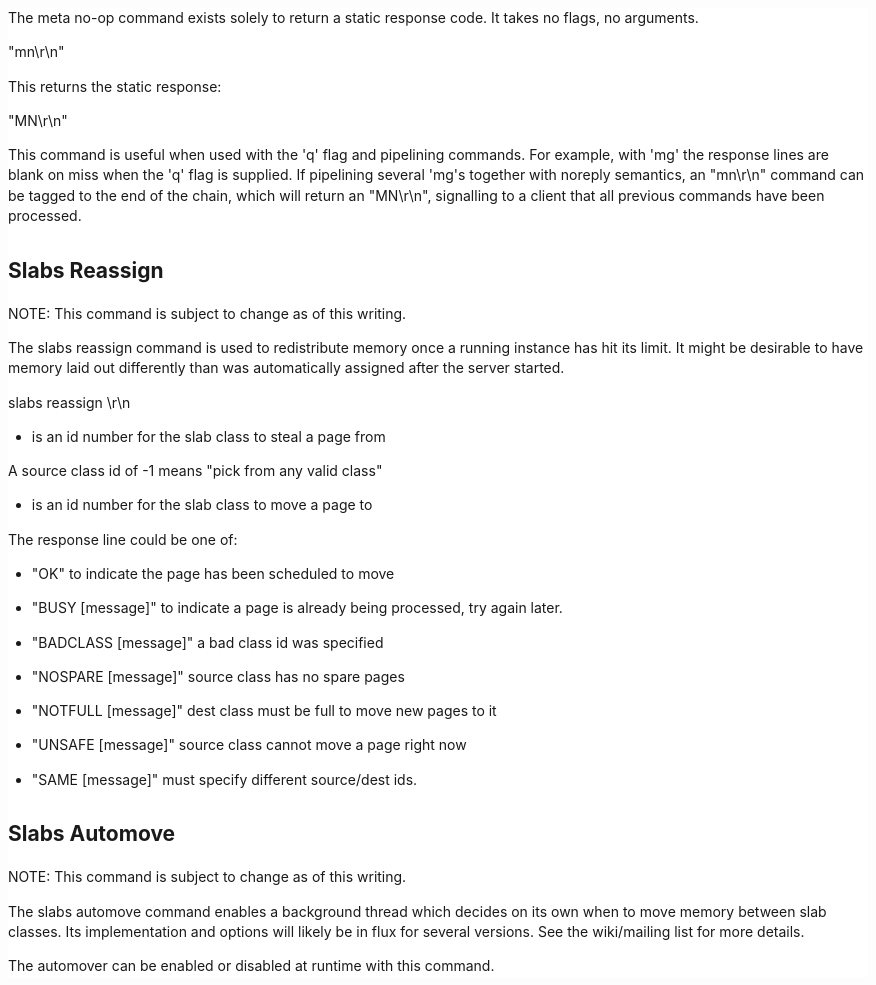 The meta no-op command exists solely to return a static response code. It
takes no flags, no arguments.

"mn\r\n"

This returns the static response:

"MN\r\n"

This command is useful when used with the 'q' flag and pipelining commands.
For example, with 'mg' the response lines are blank on miss when the 'q' flag
is supplied. If pipelining several 'mg's together with noreply semantics, an
"mn\r\n" command can be tagged to the end of the chain, which will return an
"MN\r\n", signalling to a client that all previous commands have been
processed.

Slabs Reassign
--------------

NOTE: This command is subject to change as of this writing.

The slabs reassign command is used to redistribute memory once a running
instance has hit its limit. It might be desirable to have memory laid out
differently than was automatically assigned after the server started.

slabs reassign <source class> <dest class>\r\n

- <source class> is an id number for the slab class to steal a page from

A source class id of -1 means "pick from any valid class"

- <dest class> is an id number for the slab class to move a page to

The response line could be one of:

- "OK" to indicate the page has been scheduled to move

- "BUSY [message]" to indicate a page is already being processed, try again
  later.

- "BADCLASS [message]" a bad class id was specified

- "NOSPARE [message]" source class has no spare pages

- "NOTFULL [message]" dest class must be full to move new pages to it

- "UNSAFE [message]" source class cannot move a page right now

- "SAME [message]" must specify different source/dest ids.

Slabs Automove
--------------

NOTE: This command is subject to change as of this writing.

The slabs automove command enables a background thread which decides on its
own when to move memory between slab classes. Its implementation and options
will likely be in flux for several versions. See the wiki/mailing list for
more details.

The automover can be enabled or disabled at runtime with this command.
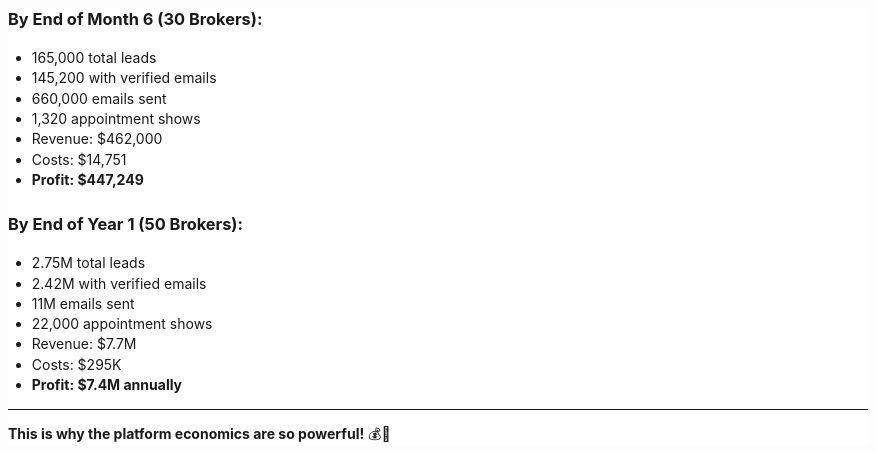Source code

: ### By End of Month 6 (30 Brokers):
- 165,000 total leads
- 145,200 with verified emails
- 660,000 emails sent
- 1,320 appointment shows
- Revenue: $462,000
- Costs: $14,751
- **Profit: $447,249**

### By End of Year 1 (50 Brokers):
- 2.75M total leads
- 2.42M with verified emails
- 11M emails sent
- 22,000 appointment shows
- Revenue: $7.7M
- Costs: $295K
- **Profit: $7.4M annually**

---

**This is why the platform economics are so powerful!** 💰🚀

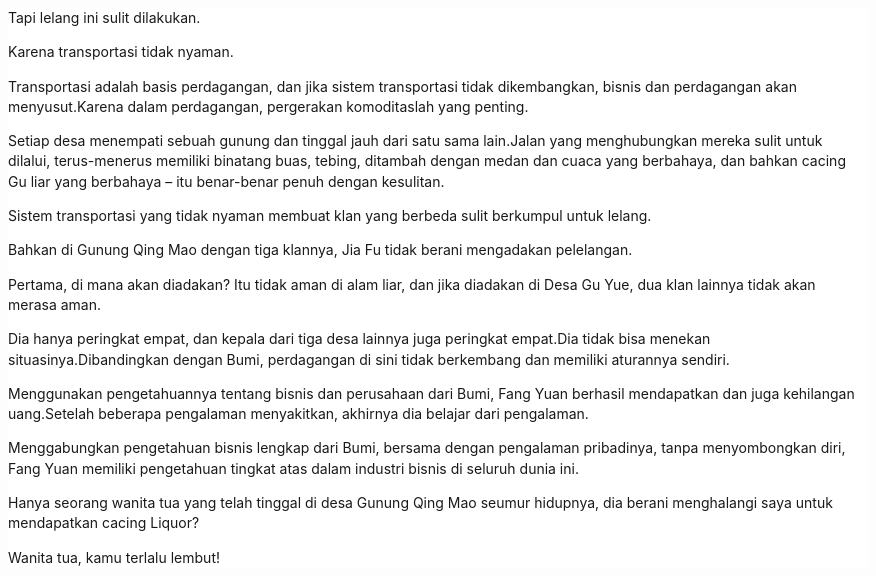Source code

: Tapi lelang ini sulit dilakukan.

Karena transportasi tidak nyaman.

Transportasi adalah basis perdagangan, dan jika sistem transportasi tidak dikembangkan, bisnis dan perdagangan akan menyusut.Karena dalam perdagangan, pergerakan komoditaslah yang penting.

Setiap desa menempati sebuah gunung dan tinggal jauh dari satu sama lain.Jalan yang menghubungkan mereka sulit untuk dilalui, terus-menerus memiliki binatang buas, tebing, ditambah dengan medan dan cuaca yang berbahaya, dan bahkan cacing Gu liar yang berbahaya – itu benar-benar penuh dengan kesulitan.

Sistem transportasi yang tidak nyaman membuat klan yang berbeda sulit berkumpul untuk lelang.

Bahkan di Gunung Qing Mao dengan tiga klannya, Jia Fu tidak berani mengadakan pelelangan.

Pertama, di mana akan diadakan? Itu tidak aman di alam liar, dan jika diadakan di Desa Gu Yue, dua klan lainnya tidak akan merasa aman.

Dia hanya peringkat empat, dan kepala dari tiga desa lainnya juga peringkat empat.Dia tidak bisa menekan situasinya.Dibandingkan dengan Bumi, perdagangan di sini tidak berkembang dan memiliki aturannya sendiri.

Menggunakan pengetahuannya tentang bisnis dan perusahaan dari Bumi, Fang Yuan berhasil mendapatkan dan juga kehilangan uang.Setelah beberapa pengalaman menyakitkan, akhirnya dia belajar dari pengalaman.

Menggabungkan pengetahuan bisnis lengkap dari Bumi, bersama dengan pengalaman pribadinya, tanpa menyombongkan diri, Fang Yuan memiliki pengetahuan tingkat atas dalam industri bisnis di seluruh dunia ini.

Hanya seorang wanita tua yang telah tinggal di desa Gunung Qing Mao seumur hidupnya, dia berani menghalangi saya untuk mendapatkan cacing Liquor?

Wanita tua, kamu terlalu lembut!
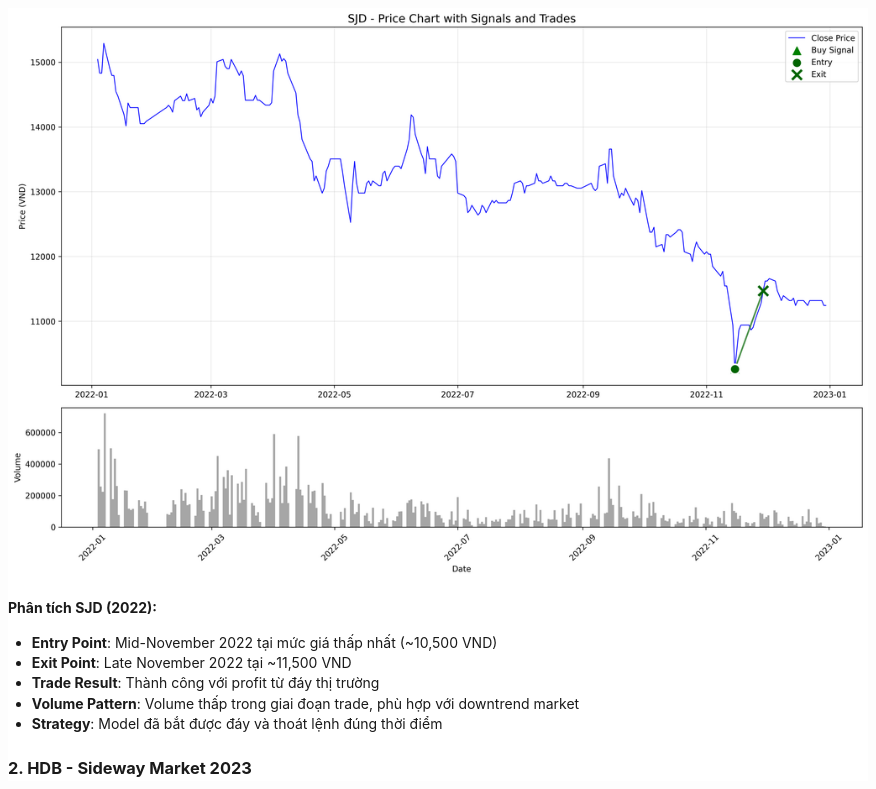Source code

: ![SJD Price Chart](results/backtest/backtest_downtrend_22/price_charts/SJD_price_chart.png)

**Phân tích SJD (2022):**
- **Entry Point**: Mid-November 2022 tại mức giá thấp nhất (~10,500 VND)
- **Exit Point**: Late November 2022 tại ~11,500 VND
- **Trade Result**: Thành công với profit từ đáy thị trường
- **Volume Pattern**: Volume thấp trong giai đoạn trade, phù hợp với downtrend market
- **Strategy**: Model đã bắt được đáy và thoát lệnh đúng thời điểm

### 2. HDB - Sideway Market 2023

══════

Exercise objective |
Extract each line of the records above that contains the word "with".

Solution below |
This command is useful when used with the 'q' flag and pipelining commands.
For example, with 'mg' the response lines are blank on miss when the 'q' flag
is supplied. If pipelining several 'mg's together with noreply semantics, an
The automover can be enabled or disabled at runtime with this command.
- 145,200 with verified emails
- 2.42M with verified emails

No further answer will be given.